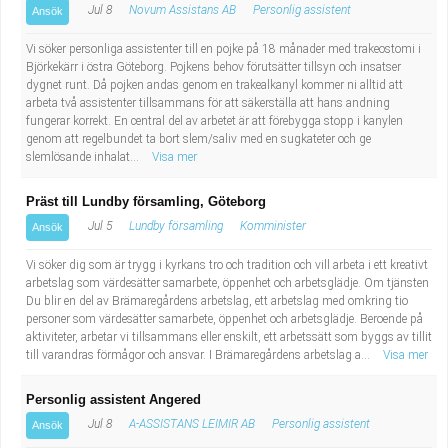
Jul 8
Novum Assistans AB
Personlig assistent
Ansök
Vi söker personliga assistenter till en pojke på 18 månader med trakeostomi i
Björkekärr i östra Göteborg. Pojkens behov förutsätter tillsyn och insatser
dygnet runt. Då pojken andas genom en trakealkanyl kommer ni alltid att
arbeta två assistenter tillsammans för att säkerställa att hans andning
fungerar korrekt. En central del av arbetet är att förebygga stopp i kanylen
genom att regelbundet ta bort slem/saliv med en sugkateter och ge
slemlösande inhalat...
Visa mer
Präst till Lundby församling, Göteborg
Jul 5
Lundby församling
Komminister
Ansök
Vi söker dig som är trygg i kyrkans tro och tradition och vill arbeta i ett kreativt
arbetslag som värdesätter samarbete, öppenhet och arbetsglädje. Om tjänsten
Du blir en del av Brämaregårdens arbetslag, ett arbetslag med omkring tio
personer som värdesätter samarbete, öppenhet och arbetsglädje. Beroende på
aktiviteter, arbetar vi tillsammans eller enskilt, ett arbetssätt som byggs av tillit
till varandras förmågor och ansvar. I Brämaregårdens arbetslag a...
Visa mer
Personlig assistent Angered
Jul 8
A-ASSISTANS LEIMIR AB
Personlig assistent
Ansök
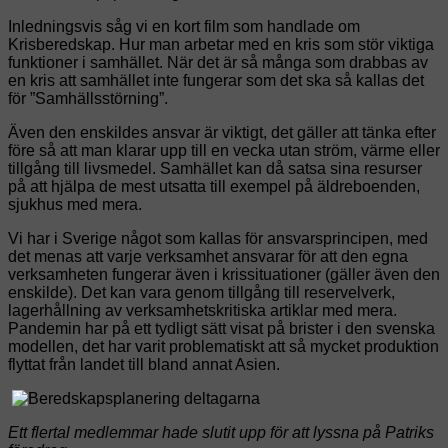
Inledningsvis såg vi en kort film som handlade om
Krisberedskap. Hur man arbetar med en kris som stör viktiga
funktioner i samhället. När det är så många som drabbas av
en kris att samhället inte fungerar som det ska så kallas det
för ”Samhällsstörning”.
Även den enskildes ansvar är viktigt, det gäller att tänka efter
före så att man klarar upp till en vecka utan ström, värme eller
tillgång till livsmedel. Samhället kan då satsa sina resurser
på att hjälpa de mest utsatta till exempel på äldreboenden,
sjukhus med mera.
Vi har i Sverige något som kallas för ansvarsprincipen, med
det menas att varje verksamhet ansvarar för att den egna
verksamheten fungerar även i krissituationer (gäller även den
enskilde). Det kan vara genom tillgång till reservelverk,
lagerhållning av verksamhetskritiska artiklar med mera.
Pandemin har på ett tydligt sätt visat på brister i den svenska
modellen, det har varit problematiskt att så mycket produktion
flyttat från landet till bland annat Asien.
Ett flertal medlemmar hade slutit upp för att lyssna på Patriks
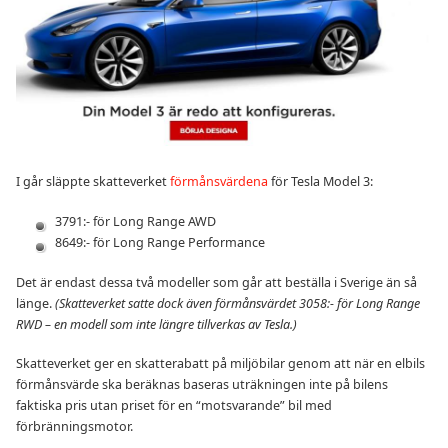
I går släppte skatteverket
förmånsvärdena
för Tesla Model 3:
3791:- för Long Range AWD
8649:- för Long Range Performance
Det är endast dessa två modeller som går att beställa i Sverige än så
länge.
(Skatteverket satte dock även förmånsvärdet 3058:- för Long Range
RWD – en modell som inte längre tillverkas av Tesla.)
Skatteverket ger en skatterabatt på miljöbilar genom att när en elbils
förmånsvärde ska beräknas baseras uträkningen inte på bilens
faktiska pris utan priset för en “motsvarande” bil med
förbränningsmotor.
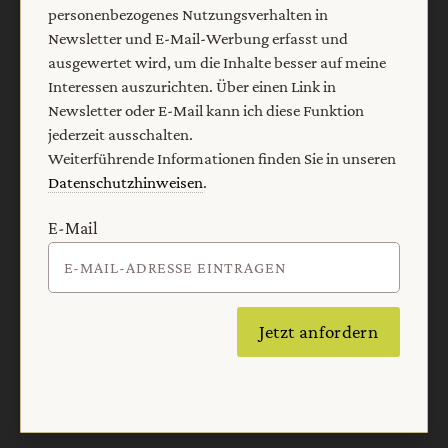
personenbezogenes Nutzungsverhalten in
Newsletter und E-Mail-Werbung erfasst und
ausgewertet wird, um die Inhalte besser auf meine
Interessen auszurichten. Über einen Link in
Newsletter oder E-Mail kann ich diese Funktion
jederzeit ausschalten.
Weiterführende Informationen finden Sie in unseren
Datenschutzhinweisen
.
E-Mail
Jetzt anfordern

ABOUT THIS EXERCISE: Using the records above, print exactly the lines between the ones containing "modellen, det har" and "ausgewertet wird, um", inclusive, and nothing else; no pictures.

FINAL ANSWER:
modellen, det har varit problematiskt att så mycket produktion
flyttat från landet till bland annat Asien.
Ett flertal medlemmar hade slutit upp för att lyssna på Patriks
I går släppte skatteverket
förmånsvärdena
för Tesla Model 3:
3791:- för Long Range AWD
8649:- för Long Range Performance
Det är endast dessa två modeller som går att beställa i Sverige än så
länge.
(Skatteverket satte dock även förmånsvärdet 3058:- för Long Range
RWD – en modell som inte längre tillverkas av Tesla.)
Skatteverket ger en skatterabatt på miljöbilar genom att när en elbils
förmånsvärde ska beräknas baseras uträkningen inte på bilens
faktiska pris utan priset för en “motsvarande” bil med
förbränningsmotor.
personenbezogenes Nutzungsverhalten in
Newsletter und E-Mail-Werbung erfasst und
ausgewertet wird, um die Inhalte besser auf meine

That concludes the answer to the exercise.